JEFF TUCKER: Yeah, borrowing costs do remain high. They've been quite volatile. They're still bouncing around between 6.25% and 6.5% on a 30-year mortgage. That's a lot more interest that homebuyers are paying. And I think maybe the biggest surprise of the spring home shopping season is how many buyers are kind of forging ahead in spite of that.

Buyers kind of went missing in action in last fall and last winter. There was a lot of concern that home prices might even decline this year. And instead, a lot of buyers have kind of come back to the market. They're out there shopping for homes.

Yes, it's a lower level of activity, fewer homes are trading hands. But a big part of the reason for that is when those home shoppers have returned to the market, they're not finding as many listings as they would have hoped for or as we would expect in really any previous spring selling season. There just aren't that many new listings hitting Zillow every week as we would expect or as homebuyers would like to see. So the ones that do come to the market are getting a surprising amount of competition and actually seeing the prices get bid up again.

- Well, that was my next question there. What does that mean for prices? I mean, you got to imagine those who maybe sort of sat out for a few months, coming back into the market and realizing the inventory still isn't there, but the same buyers are there. That's got to be a bit demoralizing. I mean, how much higher are prices spiking right now?

JEFF TUCKER: So luckily they're not spiking. We're not back to the frenzied spring shopping season of 2021 or 2022. Our home price index is rising at about a 1% pace not seasonally adjusted. So that's not a spike. But it is a sort of competitive spring shopping season. Homes are selling in a median of 10 days to go pending.
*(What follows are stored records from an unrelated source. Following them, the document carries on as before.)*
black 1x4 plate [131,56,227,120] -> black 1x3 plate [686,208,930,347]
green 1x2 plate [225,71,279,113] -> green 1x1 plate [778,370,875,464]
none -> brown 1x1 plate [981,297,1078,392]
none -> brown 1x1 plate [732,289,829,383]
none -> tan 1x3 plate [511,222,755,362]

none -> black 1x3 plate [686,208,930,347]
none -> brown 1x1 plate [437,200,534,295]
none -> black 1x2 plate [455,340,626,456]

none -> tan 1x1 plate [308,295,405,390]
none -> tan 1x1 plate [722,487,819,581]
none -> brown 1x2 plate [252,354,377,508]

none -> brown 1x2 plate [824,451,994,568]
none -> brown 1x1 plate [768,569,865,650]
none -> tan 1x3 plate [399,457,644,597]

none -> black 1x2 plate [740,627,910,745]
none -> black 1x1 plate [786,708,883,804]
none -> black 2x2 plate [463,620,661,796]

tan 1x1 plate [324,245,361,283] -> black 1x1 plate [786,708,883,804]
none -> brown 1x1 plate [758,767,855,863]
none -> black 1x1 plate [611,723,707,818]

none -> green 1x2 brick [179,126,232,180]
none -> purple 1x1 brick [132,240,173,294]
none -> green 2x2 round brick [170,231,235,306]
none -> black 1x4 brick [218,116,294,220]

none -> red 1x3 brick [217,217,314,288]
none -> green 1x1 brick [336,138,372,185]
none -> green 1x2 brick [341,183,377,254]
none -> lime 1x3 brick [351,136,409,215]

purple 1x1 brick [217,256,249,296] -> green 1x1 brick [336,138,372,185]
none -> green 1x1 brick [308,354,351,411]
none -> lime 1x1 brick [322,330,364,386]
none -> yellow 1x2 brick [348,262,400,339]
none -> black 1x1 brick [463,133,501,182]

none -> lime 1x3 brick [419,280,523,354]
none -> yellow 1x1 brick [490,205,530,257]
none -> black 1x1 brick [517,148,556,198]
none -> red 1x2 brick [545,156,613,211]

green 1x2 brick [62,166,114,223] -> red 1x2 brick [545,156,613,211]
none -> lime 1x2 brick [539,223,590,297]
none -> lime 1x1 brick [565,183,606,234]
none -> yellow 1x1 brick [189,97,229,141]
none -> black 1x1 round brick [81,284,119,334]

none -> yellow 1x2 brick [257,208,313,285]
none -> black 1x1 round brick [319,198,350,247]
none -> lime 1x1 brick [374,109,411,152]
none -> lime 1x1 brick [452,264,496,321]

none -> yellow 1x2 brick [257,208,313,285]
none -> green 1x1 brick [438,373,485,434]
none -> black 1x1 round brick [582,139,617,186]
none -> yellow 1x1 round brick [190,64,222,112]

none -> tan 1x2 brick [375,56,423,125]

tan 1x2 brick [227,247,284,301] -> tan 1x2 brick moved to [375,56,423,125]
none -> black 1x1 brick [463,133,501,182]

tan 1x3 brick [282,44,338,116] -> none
That's a bit slower than last year when it was just six days for the typical home to go pending in April.

But compared to any time pre-pandemic, that still qualifies as a very fast moving market. So I think that underscores for buyers that it's not too hot to handle like it may have felt last year or the year before, but you need to be prepared to move quickly in a market like this. If you see a home that you like, you need to be preapproved, you need to be working with an agent so you can be one of those folks who makes an offer on it within the first weekend or by that offer review date on Monday or Tuesday.

- Higher prices, higher rates certainly a tough environment for prospective home buyers. Jeff, when you talk about the inventory issue right now, do you see that improving at all? And what will it take in order to get there?

JEFF TUCKER: Yeah, the inventory is quite low. I think part of the story is that so many existing homeowners locked in a mortgage at 3% or less in some cases. And so for them, if they need a big mortgage on their next home, that presents a really high hurdle to moving. They'll pay a lot more interest when they move. I think it's important to remember, though, that many homebuyers own their homes outright, many of those folks who might move maybe are thinking of retiring from Boston or Seattle, moving to Florida or Phoenix, and they might be able to buy that home they're retiring in in cash.

So there's a lot of scenarios where people could be coming off the sidelines. I think as folks hear the news that homes are selling quickly and prices haven't actually particularly fallen, that could draw some more sellers out. And then probably the elephant in the room here is new construction. So home builders have absolutely heard this news, that there's not much existing home inventory to compete with them.

So they are kind of filling the void. They are continuing to crank through and complete the homes that they started building last fall, last year as they suddenly see buyers lining up to buy them again.

- Yeah, certainly there is a very strong demand for homes out there and far from the supply that we need. Zillow's Jeff Tucker, thanks so much.